> [Exercise objective] A verbatim copy is needed of the lines below from the one containing "Pour offrir les" up to and including the one containing "#open брикс", excluding pictures.

> [Dataset extract]
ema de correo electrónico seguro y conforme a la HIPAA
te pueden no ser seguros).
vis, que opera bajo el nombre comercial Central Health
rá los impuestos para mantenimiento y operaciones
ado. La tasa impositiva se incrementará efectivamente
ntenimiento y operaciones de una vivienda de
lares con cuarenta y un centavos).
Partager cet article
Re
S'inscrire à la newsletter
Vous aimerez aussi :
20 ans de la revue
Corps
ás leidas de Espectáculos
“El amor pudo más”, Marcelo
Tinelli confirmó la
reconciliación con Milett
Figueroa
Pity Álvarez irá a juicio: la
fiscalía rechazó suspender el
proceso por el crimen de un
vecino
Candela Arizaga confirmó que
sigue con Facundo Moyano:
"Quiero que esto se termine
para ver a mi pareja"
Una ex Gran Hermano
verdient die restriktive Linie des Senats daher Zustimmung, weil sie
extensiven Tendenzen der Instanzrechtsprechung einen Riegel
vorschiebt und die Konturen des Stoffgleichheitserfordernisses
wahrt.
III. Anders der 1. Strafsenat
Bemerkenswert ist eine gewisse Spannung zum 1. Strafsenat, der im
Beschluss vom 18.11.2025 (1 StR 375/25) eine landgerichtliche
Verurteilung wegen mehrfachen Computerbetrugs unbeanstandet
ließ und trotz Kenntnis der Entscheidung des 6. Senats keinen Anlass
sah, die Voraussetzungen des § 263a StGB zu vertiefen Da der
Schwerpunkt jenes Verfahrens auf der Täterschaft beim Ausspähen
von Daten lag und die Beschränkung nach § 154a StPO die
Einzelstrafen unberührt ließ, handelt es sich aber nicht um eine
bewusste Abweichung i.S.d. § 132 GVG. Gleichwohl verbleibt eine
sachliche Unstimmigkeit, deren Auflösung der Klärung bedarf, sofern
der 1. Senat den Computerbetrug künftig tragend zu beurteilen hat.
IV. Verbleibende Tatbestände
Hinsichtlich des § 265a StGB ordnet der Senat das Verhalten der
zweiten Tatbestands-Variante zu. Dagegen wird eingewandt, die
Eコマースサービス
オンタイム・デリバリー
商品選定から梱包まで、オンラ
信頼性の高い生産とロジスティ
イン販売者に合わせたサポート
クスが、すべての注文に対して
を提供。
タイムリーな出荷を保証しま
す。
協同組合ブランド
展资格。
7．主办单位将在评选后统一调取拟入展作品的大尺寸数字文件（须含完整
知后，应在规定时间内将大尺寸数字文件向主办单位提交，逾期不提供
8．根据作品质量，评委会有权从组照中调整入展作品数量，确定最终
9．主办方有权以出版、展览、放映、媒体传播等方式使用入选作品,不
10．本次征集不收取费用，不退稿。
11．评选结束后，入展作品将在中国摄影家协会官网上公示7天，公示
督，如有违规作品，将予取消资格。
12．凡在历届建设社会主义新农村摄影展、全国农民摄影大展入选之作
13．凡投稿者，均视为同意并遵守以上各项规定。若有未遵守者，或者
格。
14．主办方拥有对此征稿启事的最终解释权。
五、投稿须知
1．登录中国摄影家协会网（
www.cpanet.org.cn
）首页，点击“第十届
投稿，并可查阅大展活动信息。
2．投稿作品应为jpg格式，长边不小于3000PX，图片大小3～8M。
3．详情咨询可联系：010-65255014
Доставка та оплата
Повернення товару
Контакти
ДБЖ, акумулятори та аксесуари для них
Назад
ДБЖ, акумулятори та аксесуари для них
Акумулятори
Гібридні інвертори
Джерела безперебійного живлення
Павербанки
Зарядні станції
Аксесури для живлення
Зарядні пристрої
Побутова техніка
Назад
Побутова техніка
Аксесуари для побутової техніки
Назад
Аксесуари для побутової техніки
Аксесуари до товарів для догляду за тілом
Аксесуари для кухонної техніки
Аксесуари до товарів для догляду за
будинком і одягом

==

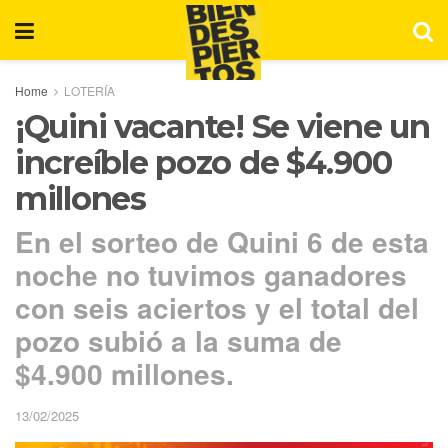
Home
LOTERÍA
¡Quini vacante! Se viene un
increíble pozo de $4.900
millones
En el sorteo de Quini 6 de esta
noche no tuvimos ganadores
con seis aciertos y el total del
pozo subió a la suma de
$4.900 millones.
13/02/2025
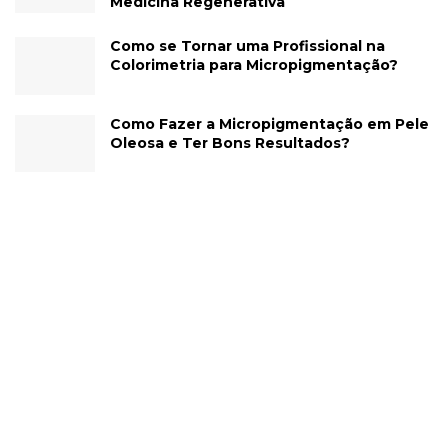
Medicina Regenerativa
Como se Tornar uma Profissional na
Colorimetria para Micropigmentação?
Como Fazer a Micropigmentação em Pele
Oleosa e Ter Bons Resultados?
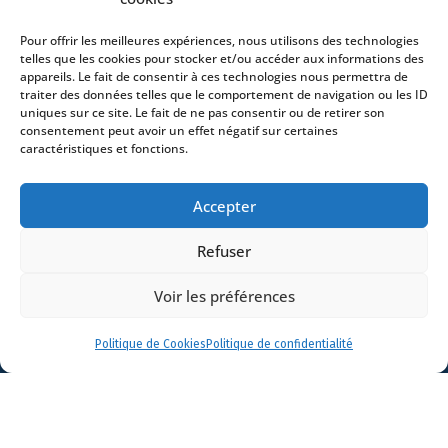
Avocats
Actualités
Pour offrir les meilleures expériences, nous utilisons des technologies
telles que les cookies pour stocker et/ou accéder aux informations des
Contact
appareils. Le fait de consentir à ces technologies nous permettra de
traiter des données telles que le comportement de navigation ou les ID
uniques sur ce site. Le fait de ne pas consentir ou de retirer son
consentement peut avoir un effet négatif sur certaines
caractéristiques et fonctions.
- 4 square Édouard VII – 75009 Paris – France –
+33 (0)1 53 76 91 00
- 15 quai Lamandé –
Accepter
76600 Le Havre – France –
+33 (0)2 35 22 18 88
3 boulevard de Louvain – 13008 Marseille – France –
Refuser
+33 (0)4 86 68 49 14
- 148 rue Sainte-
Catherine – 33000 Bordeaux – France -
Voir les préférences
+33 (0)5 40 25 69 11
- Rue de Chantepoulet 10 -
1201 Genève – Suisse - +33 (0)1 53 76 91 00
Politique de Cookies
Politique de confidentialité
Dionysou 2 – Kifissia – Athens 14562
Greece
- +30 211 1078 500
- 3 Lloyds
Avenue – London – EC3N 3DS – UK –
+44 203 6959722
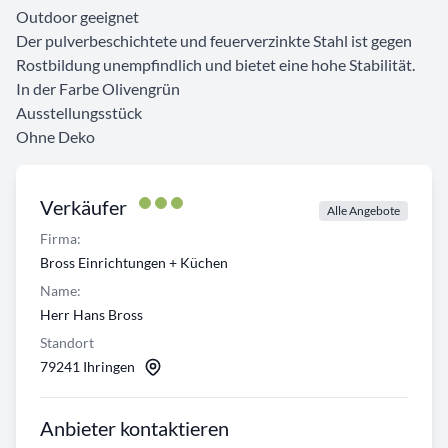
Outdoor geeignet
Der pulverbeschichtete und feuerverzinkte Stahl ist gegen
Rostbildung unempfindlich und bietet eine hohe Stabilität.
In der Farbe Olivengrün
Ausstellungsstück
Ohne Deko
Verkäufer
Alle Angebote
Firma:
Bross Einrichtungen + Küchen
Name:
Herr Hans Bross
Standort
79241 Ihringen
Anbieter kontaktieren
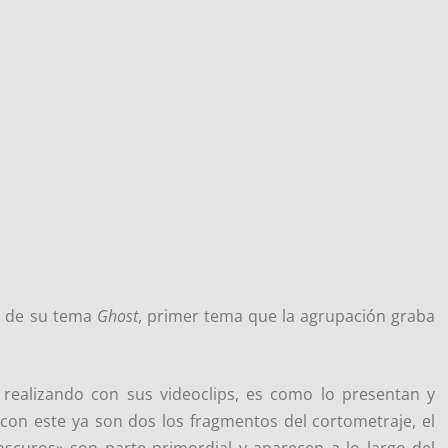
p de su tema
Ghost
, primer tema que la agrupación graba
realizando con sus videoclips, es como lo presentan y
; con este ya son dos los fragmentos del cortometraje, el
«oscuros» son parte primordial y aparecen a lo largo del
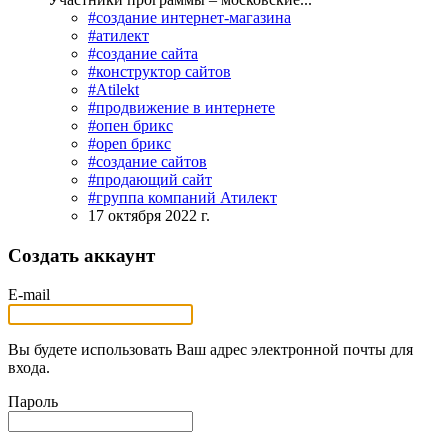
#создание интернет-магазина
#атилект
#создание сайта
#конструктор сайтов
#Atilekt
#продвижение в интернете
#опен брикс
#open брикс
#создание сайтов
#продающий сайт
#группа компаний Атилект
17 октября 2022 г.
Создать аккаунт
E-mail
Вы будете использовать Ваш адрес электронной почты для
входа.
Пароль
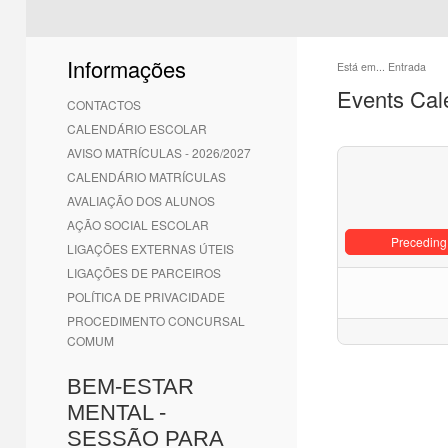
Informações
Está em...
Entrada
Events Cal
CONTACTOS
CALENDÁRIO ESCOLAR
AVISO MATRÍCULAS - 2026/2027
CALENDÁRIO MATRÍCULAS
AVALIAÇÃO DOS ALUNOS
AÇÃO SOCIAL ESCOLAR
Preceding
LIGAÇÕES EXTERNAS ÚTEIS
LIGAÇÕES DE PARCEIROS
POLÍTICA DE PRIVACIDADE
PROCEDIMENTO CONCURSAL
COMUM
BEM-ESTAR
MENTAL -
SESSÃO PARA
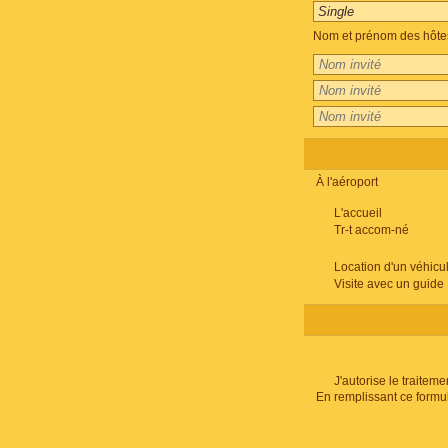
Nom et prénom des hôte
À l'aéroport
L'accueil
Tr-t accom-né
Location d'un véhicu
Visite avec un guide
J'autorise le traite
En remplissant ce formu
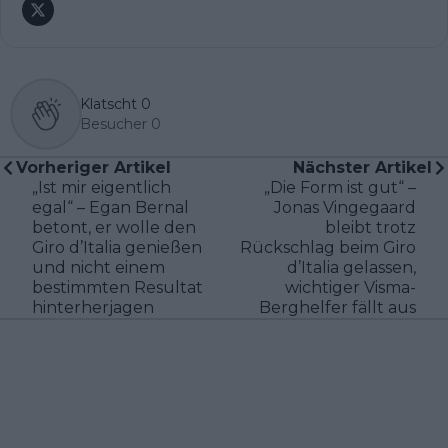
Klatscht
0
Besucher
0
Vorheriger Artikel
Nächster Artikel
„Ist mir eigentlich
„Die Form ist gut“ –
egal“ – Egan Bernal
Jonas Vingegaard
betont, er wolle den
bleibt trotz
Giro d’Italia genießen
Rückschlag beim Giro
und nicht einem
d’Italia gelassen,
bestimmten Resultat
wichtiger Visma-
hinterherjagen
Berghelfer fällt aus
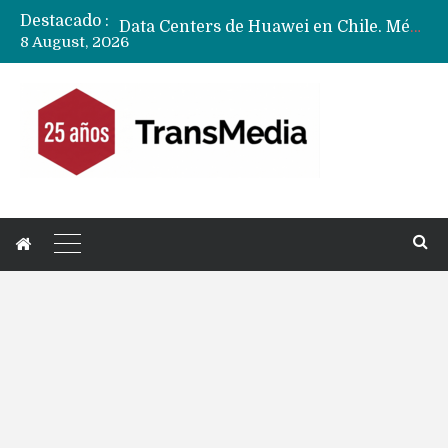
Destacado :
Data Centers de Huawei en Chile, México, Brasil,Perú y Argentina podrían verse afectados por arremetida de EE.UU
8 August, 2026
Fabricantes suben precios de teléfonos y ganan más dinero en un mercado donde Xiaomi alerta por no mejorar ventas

> [Finished task]
Pour offrir les meilleures expériences, nous utilisons des technologies
telles que les cookies pour stocker et/ou accéder aux informations des
Contact
appareils. Le fait de consentir à ces technologies nous permettra de
traiter des données telles que le comportement de navigation ou les ID
uniques sur ce site. Le fait de ne pas consentir ou de retirer son
consentement peut avoir un effet négatif sur certaines
caractéristiques et fonctions.
- 4 square Édouard VII – 75009 Paris – France –
+33 (0)1 53 76 91 00
- 15 quai Lamandé –
Accepter
76600 Le Havre – France –
+33 (0)2 35 22 18 88
3 boulevard de Louvain – 13008 Marseille – France –
Refuser
+33 (0)4 86 68 49 14
- 148 rue Sainte-
Catherine – 33000 Bordeaux – France -
Voir les préférences
+33 (0)5 40 25 69 11
- Rue de Chantepoulet 10 -
1201 Genève – Suisse - +33 (0)1 53 76 91 00
Politique de Cookies
Politique de confidentialité
Dionysou 2 – Kifissia – Athens 14562
Greece
- +30 211 1078 500
- 3 Lloyds
Avenue – London – EC3N 3DS – UK –
+44 203 6959722
Outdoor geeignet
Der pulverbeschichtete und feuerverzinkte Stahl ist gegen
Rostbildung unempfindlich und bietet eine hohe Stabilität.
In der Farbe Olivengrün
Ausstellungsstück
Ohne Deko
Verkäufer
Alle Angebote
Firma:
Bross Einrichtungen + Küchen
Name:
Herr Hans Bross
Standort
79241 Ihringen
Anbieter kontaktieren
p de su tema
Ghost
, primer tema que la agrupación graba
realizando con sus videoclips, es como lo presentan y
; con este ya son dos los fragmentos del cortometraje, el
«oscuros» son parte primordial y aparecen a lo largo del
#создание интернет-магазина
#атилект
#создание сайта
#конструктор сайтов
#Atilekt
#продвижение в интернете
#опен брикс
#open брикс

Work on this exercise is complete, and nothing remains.